全体では240キロの収穫である。4分の1が台刈りで全く詰摘めない状態としては、まあまあの状態ではないだろうか。75人という事は、一人平均3,2キロを摘んだという事になる。75人と言っても小さな子供から、初めての人まで入れてだから、こんなものかもしれない。私は8,4キロ摘んだ。過去最高が12キロだ。頑張れば今年も10キロまでは摘める感じがした。2時半で終了になったので、そこで終わりとなった。製茶は60キロ単位でしかできないので、この後やるとしたら、30キロでやってくれる久野製茶組合の方に行かなければならない。お茶畑に残る葉は10キロぐらいしかない状態になったので、ちょうどよい終わり方だった。アルバイトをお願いすると一日仕事で10キロが手摘みの量だそうだ。私にもそれくらいはまだ摘める体力がある。2時半に摘み終わり、お茶を工場に運んだり、機械小屋への片づけをして、3時半にはすべて終わった。このくらいが良い加減かもしれない。
今年のお茶摘みも気持ちの良いものであった。準備をしてくれたお茶の会の人たちが、とても良く配慮をしてくれていて、安心して茶摘みが出来た。始めてお茶摘みをやる人もいる。農作業を初めてという人もいる。そうした中で、作業を滞りなく進めることは事前準備が大変である。参加している人はあまり気付かないと思うが、あれこれ準備は気苦労なものだ。お茶の会の人が道具を機械小屋に取りに来た時に、メモを見ながら何度も道具をチェックしていた。駐車のことや、トイレのこと、大勢でやるという事は違った苦労がいるものだ。その苦労が見えないところまで行かないとならない。そこまで行かないと楽しいお茶摘みにはならない。何にしてもお茶を摘み残さないことが大切である。人数が集まらず、お茶が摘み切れないと、悲しいお茶摘みになる。同時に人は居るのだが、自分のお茶が摘み終われば、それで帰ってしまう人ばかりというのも、寂しいお茶摘みだ。みんなで協力して、農の会のお茶畑の管理をするという事だと思う。初めての人は、商売としてのお茶摘みに参加したと思っているだろう。
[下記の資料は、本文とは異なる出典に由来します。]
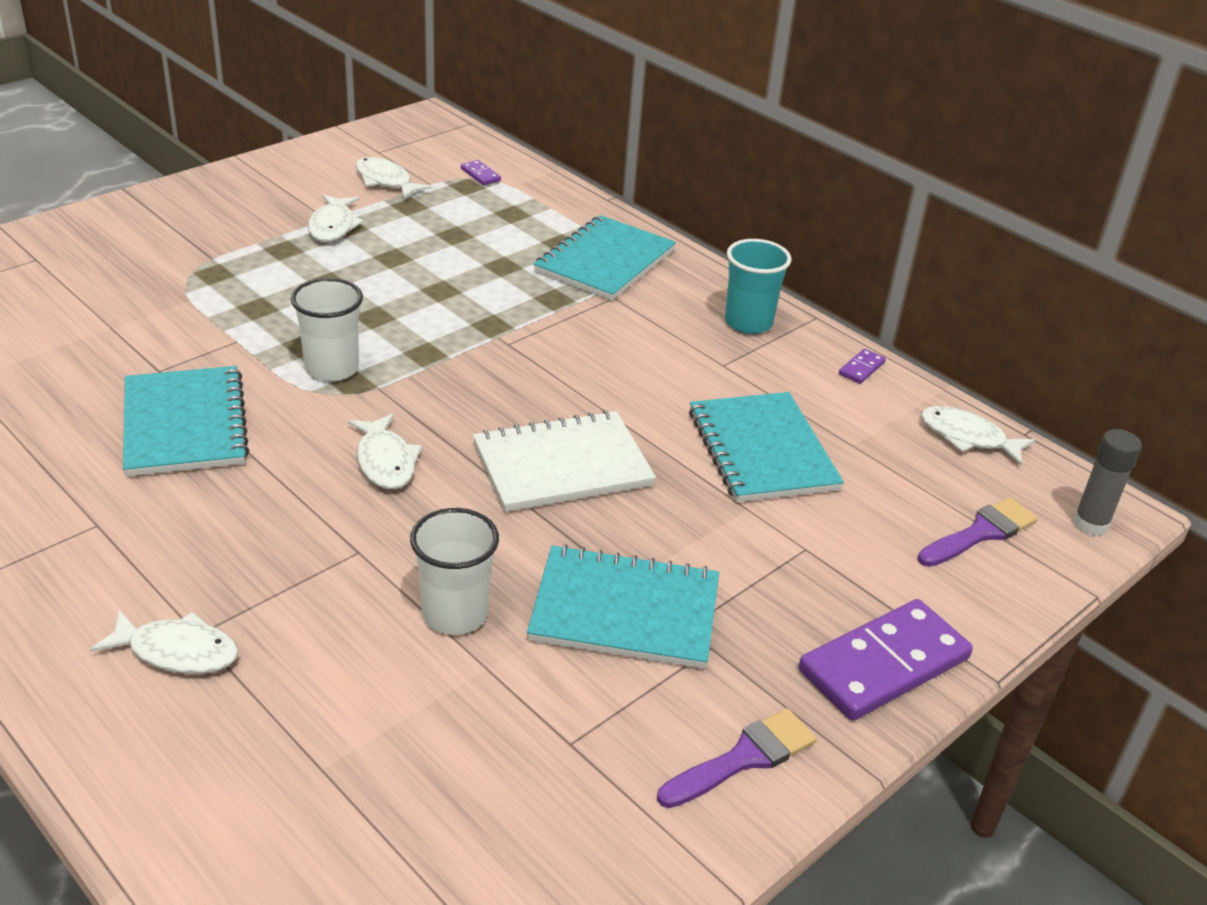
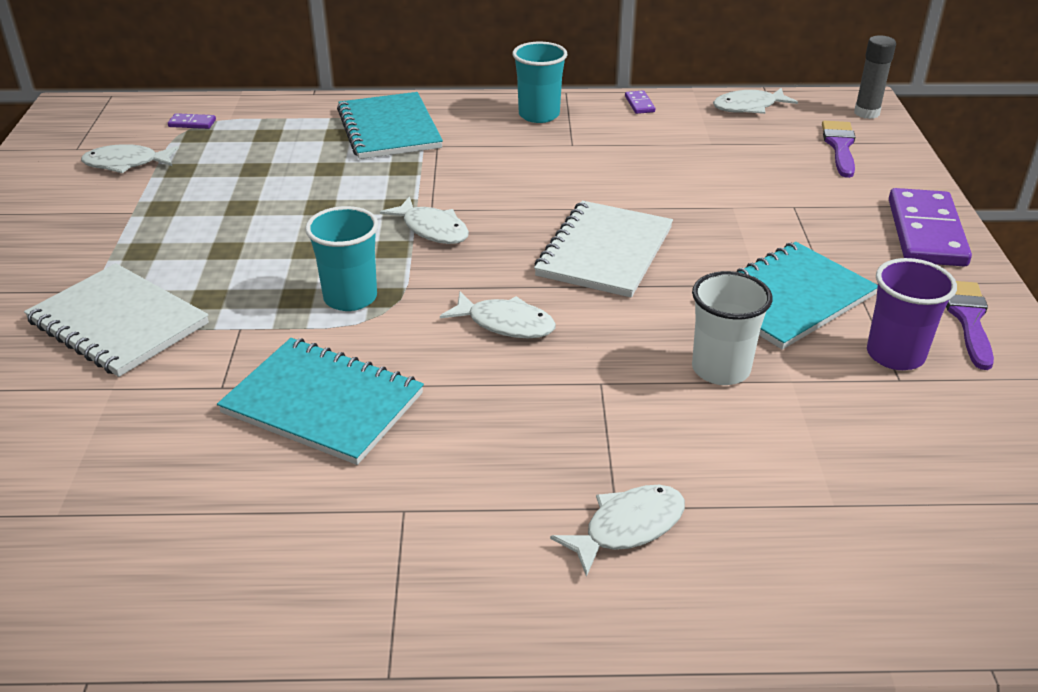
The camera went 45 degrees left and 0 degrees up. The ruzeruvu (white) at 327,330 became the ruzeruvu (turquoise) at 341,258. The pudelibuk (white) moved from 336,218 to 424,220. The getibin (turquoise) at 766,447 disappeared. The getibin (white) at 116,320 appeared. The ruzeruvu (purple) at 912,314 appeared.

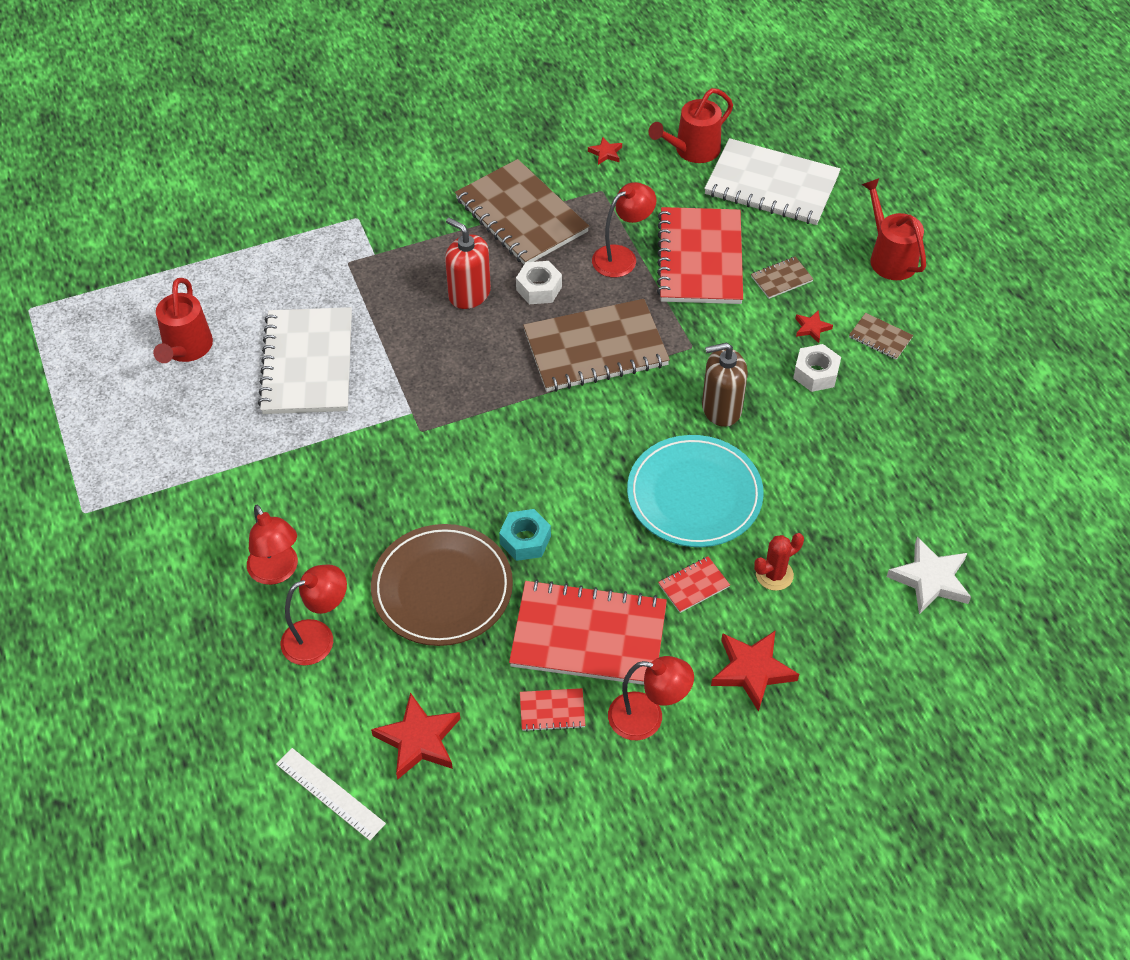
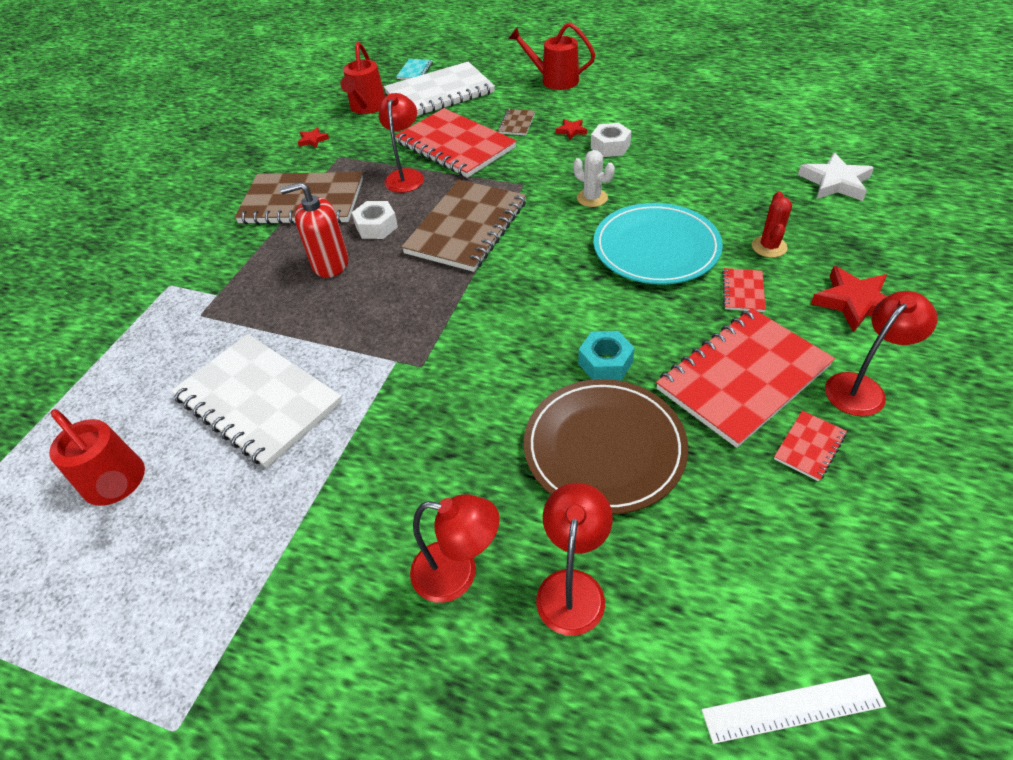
The camera went 45 degrees left and 5 degrees down. The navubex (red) at 415,736 disappeared. The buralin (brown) at 725,385 was replaced by the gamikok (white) at 594,178. The getibin (brown) at 881,336 disappeared. The getibin (turquoise) at 414,69 appeared.

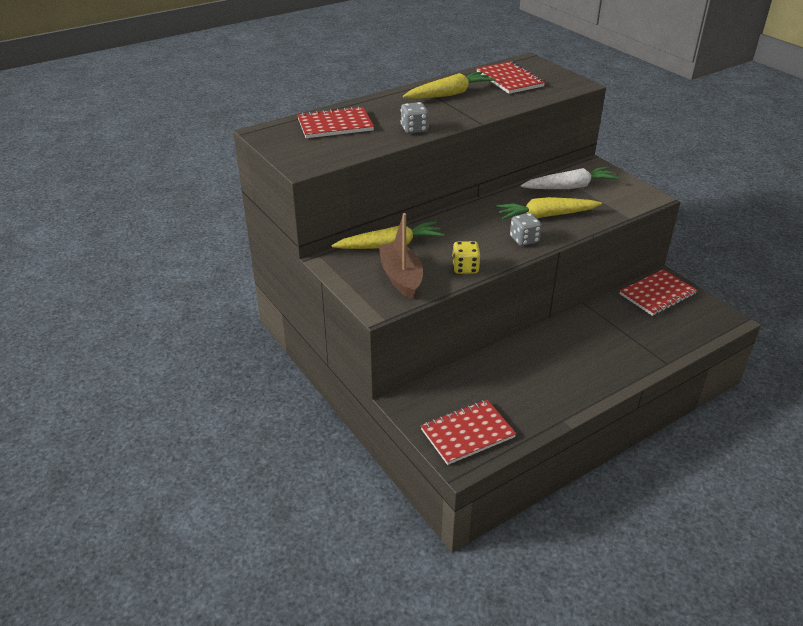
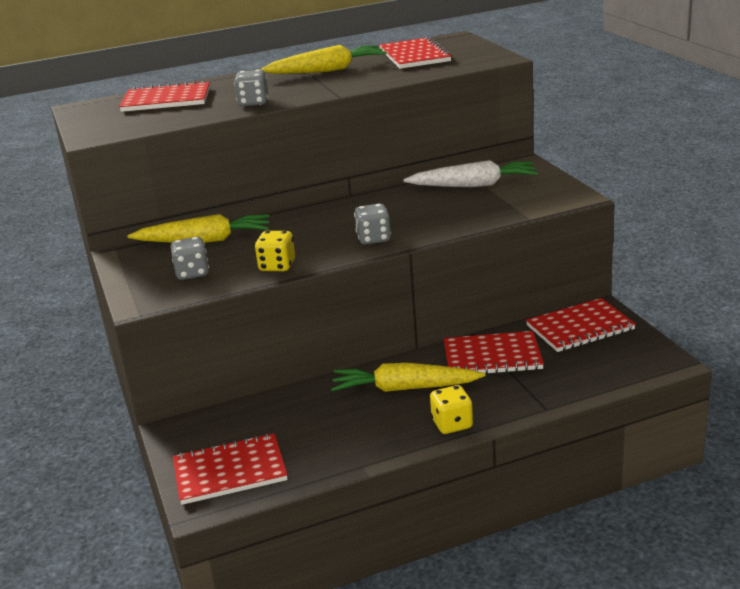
The camera went 15 degrees right and 10 degrees down. The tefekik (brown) at 401,256 was replaced by the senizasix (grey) at 190,258. The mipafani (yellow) moved from 549,208 to 408,377. The senizasix (yellow) at 451,409 appeared. The getibin (red) at 493,352 appeared.

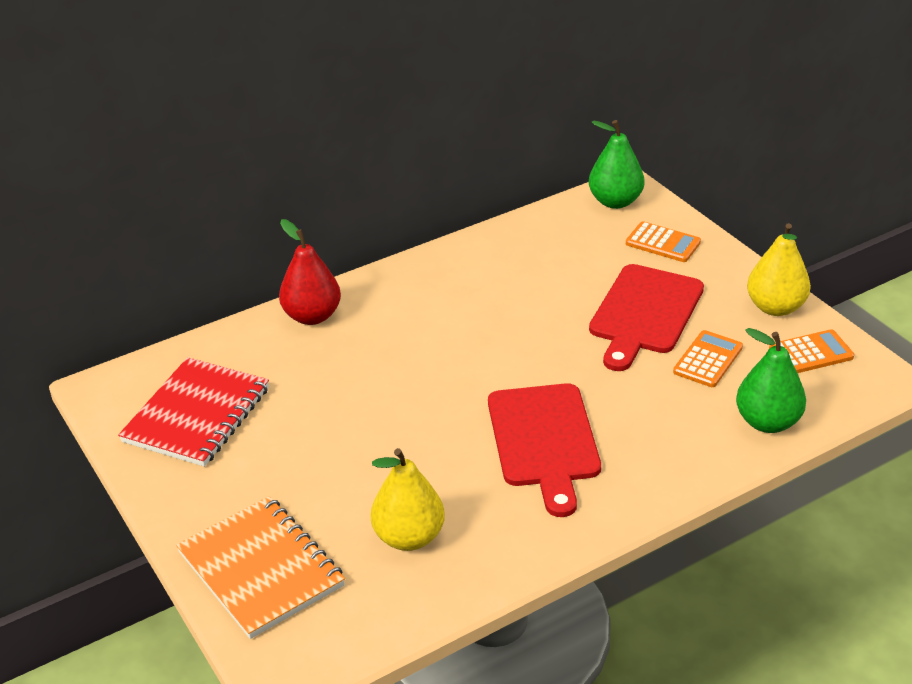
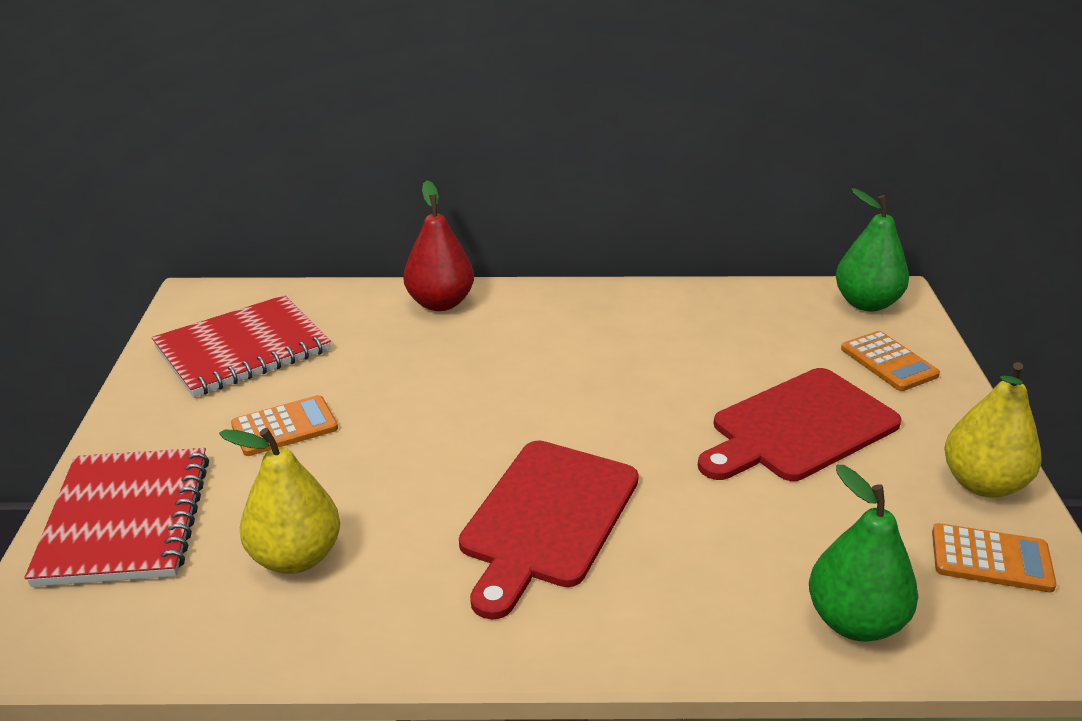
The camera went 30 degrees right and 5 degrees down. The getibin (orange) at 260,567 became the getibin (red) at 117,517. The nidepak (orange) moved from 708,358 to 284,425.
農の会の活動が気持ちよく継続できたことは、誰かに負担感がないという事だ。自分が頑張っているのに、他の人がやらない。こういう思いがあると長くは続かない。参加する人にはさまざまな人がいるし、思いも違う。一生懸命にやる人ほど、他の人に不満が出がちだ。そこで、参加を記録して、参加のレベルで収穫を分配するという案が出てくる。いかにも一見公平という考えである。ところがこういう考えを取り入れたところは大体にその後もうまく行かない。上手く行くところは、参加者を信じて、みんなで育てゆく気持ちがある所だ。実際に年数がたてば、分かってくるものだ。分かって去る人もいるが、たいていの人はやってくれている人に感謝の気持ちを持つようになる。それが人間の集まりだと思う。できる人が出来るだけのことをする。できない人はそのことを感謝をする。できる人は人間の成長をする。一つの人間修業なのだと思う。沢山そういう人を見てきた。いかにも偉そうでおかしいが、お茶の会の人たちもそういう確かな成長をしていると思う。だから、ただただ気持ちの良いお茶摘みが出来た。あと何年出来るかはわからないが、お茶が6,3キロ摘める間は参加したい。6,3キロ摘むと1,2キロのお茶になる。つまり月々100グラムの自分のお茶が飲めるという事になる。これが自給の原点だと思う。